• [EXERCISE DIRECTIONS] Nothing but an exact repetition of the listing should be returned.

*** Block opens ***

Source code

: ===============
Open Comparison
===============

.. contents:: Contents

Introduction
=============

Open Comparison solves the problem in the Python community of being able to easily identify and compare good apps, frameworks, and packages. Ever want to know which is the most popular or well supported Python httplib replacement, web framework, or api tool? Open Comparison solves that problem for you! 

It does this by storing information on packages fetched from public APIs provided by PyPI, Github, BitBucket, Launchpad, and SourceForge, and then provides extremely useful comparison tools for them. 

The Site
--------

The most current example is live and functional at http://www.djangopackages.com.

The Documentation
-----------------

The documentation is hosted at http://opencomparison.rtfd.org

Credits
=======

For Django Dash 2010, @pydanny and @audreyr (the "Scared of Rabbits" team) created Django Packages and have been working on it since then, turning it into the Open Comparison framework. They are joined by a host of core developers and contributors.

*** Block closes ***

• [WRITTEN SOLUTION]
Source code

: ===============
Open Comparison
===============

.. contents:: Contents

Introduction
=============

Open Comparison solves the problem in the Python community of being able to easily identify and compare good apps, frameworks, and packages. Ever want to know which is the most popular or well supported Python httplib replacement, web framework, or api tool? Open Comparison solves that problem for you! 

It does this by storing information on packages fetched from public APIs provided by PyPI, Github, BitBucket, Launchpad, and SourceForge, and then provides extremely useful comparison tools for them. 

The Site
--------

The most current example is live and functional at http://www.djangopackages.com.

The Documentation
-----------------

The documentation is hosted at http://opencomparison.rtfd.org

Credits
=======

For Django Dash 2010, @pydanny and @audreyr (the "Scared of Rabbits" team) created Django Packages and have been working on it since then, turning it into the Open Comparison framework. They are joined by a host of core developers and contributors.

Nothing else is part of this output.